Structural hallucinations: why AI accuracy is a data problem, not a prompt problem

AI doesn't hallucinate because the model is weak. It hallucinates because the material you hand it is a mess. The most dangerous version isn't a single made-up fact you can spot — it's a structural hallucination: a confident, well-formatted answer that's wrong underneath. And you cannot fix it with a sharper prompt.

The error you won't catch in time

In February 2025, a US federal court sanctioned lawyers from Morgan & Morgan — one of the largest law firms in America — after they filed motions citing cases that artificial intelligence had invented. Eight of the nine cases cited did not exist. The citations were formatted correctly. They read as authoritative. Nobody caught them until the court did, and the firm ended up reimbursing the other side's legal fees and rolling out new internal safeguards (ABA Journal).

That is the shape of the threat. Not an obvious fabrication you'd catch on a quick read, but a made-up structure — the right format, the right tone, the wrong substance — that slips through precisely because everything about it looks correct. And it's not a one-off: courts are now sanctioning lawyers for AI-invented citations on a near-monthly basis (National Law Review).

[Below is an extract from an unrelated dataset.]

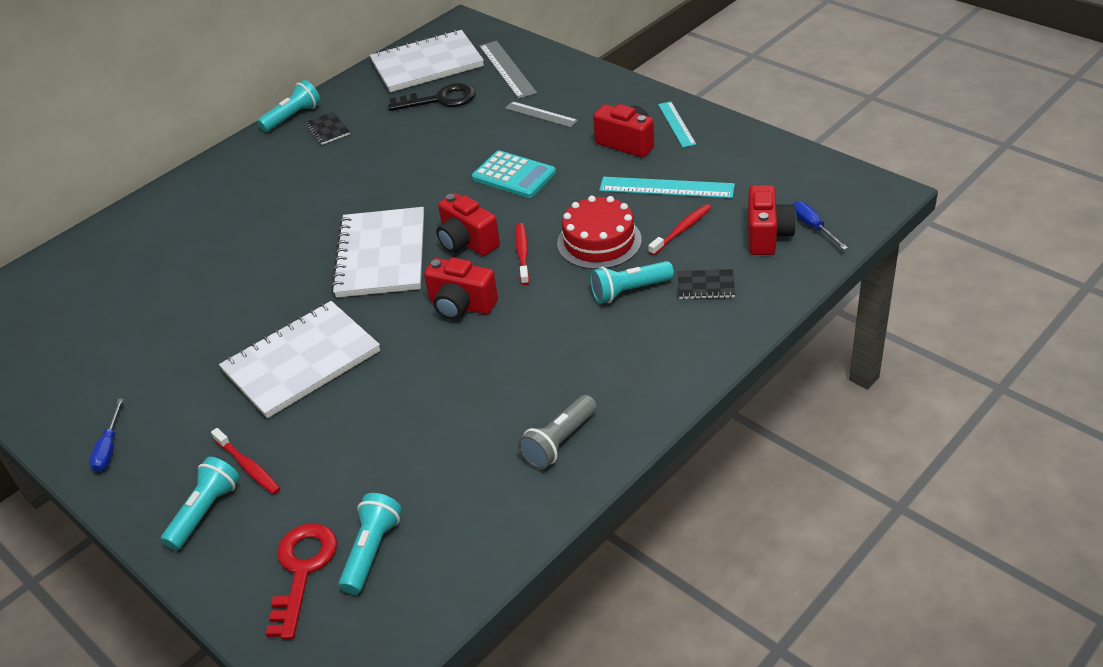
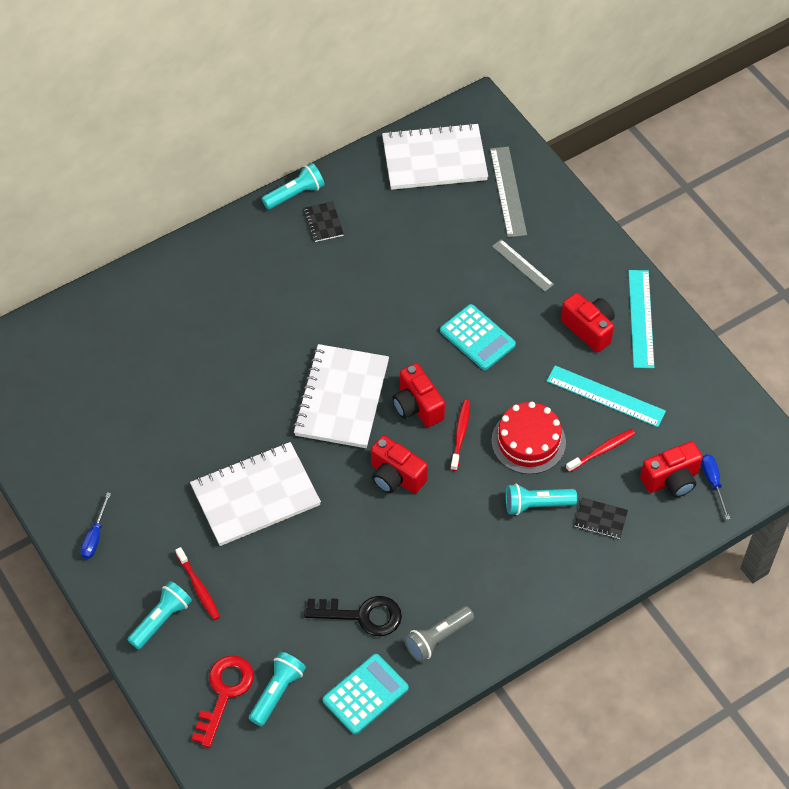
camera: 10 degrees right, 15 degrees up
black key [388,83,476,111] -> black key moved to [304,596,402,636]
turquoise ruler [658,102,696,147] -> turquoise ruler [629,270,654,368], size x1.53
red camera [748,185,797,255] -> red camera turned 45 degrees clockwise [640,441,703,497]
none -> turquoise calculator [323,654,408,734]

Why a better prompt won't save you

When you tell a language model "don't make anything up," there is no internal truth-check for that instruction to hook into. The model has no separate pass where it verifies its own claims against reality. It produces the most plausible continuation of the text it's been given — and plausible is not the same as true. A sterner instruction just produces a more confident plausible answer.

This is why prompt engineering as the headline skill is fading. The leverage has moved off the wording and onto the inputs. The teams getting reliable output aren't writing cleverer prompts — they're doing the unglamorous work of organizing the material first. We've argued before that prompt engineering is dead; structural hallucinations are the clearest evidence of why.

The leverage is the workspace, not the wording

Most people point a model at a pile of disorganised inputs — stale PDFs, half-finished strategy docs, conflicting Slack threads — and ask for a polished result. That's two jobs at once: work out what the mess actually is, then draft a clean artifact from it. Asked to do both in a single pass, the model does both poorly, and the gaps get filled with invention.

Give a model a dirty workspace and the dirt ends up in the final document. Give it a clean, structured one — the right files gathered, the originals preserved, the conflicts and gaps made visible before it drafts — and the same model produces work you can stand behind. The bottleneck was never the model's intelligence. It's usually the knowledge still trapped in your team's heads, never written down where the model can see it.

What this means for your team

Next time an AI output is wrong in a way that's hard to catch, don't reach for a better prompt. Look at what you fed it. If you wouldn't hand that same pile to a new hire and expect a clean result, the model won't manage it either.

The accuracy problem you think you have with AI is usually an organization problem with your data — and that one you can actually fix. Get the workspace right and the hallucinations don't need a clever prompt to disappear. They just have less room to hide.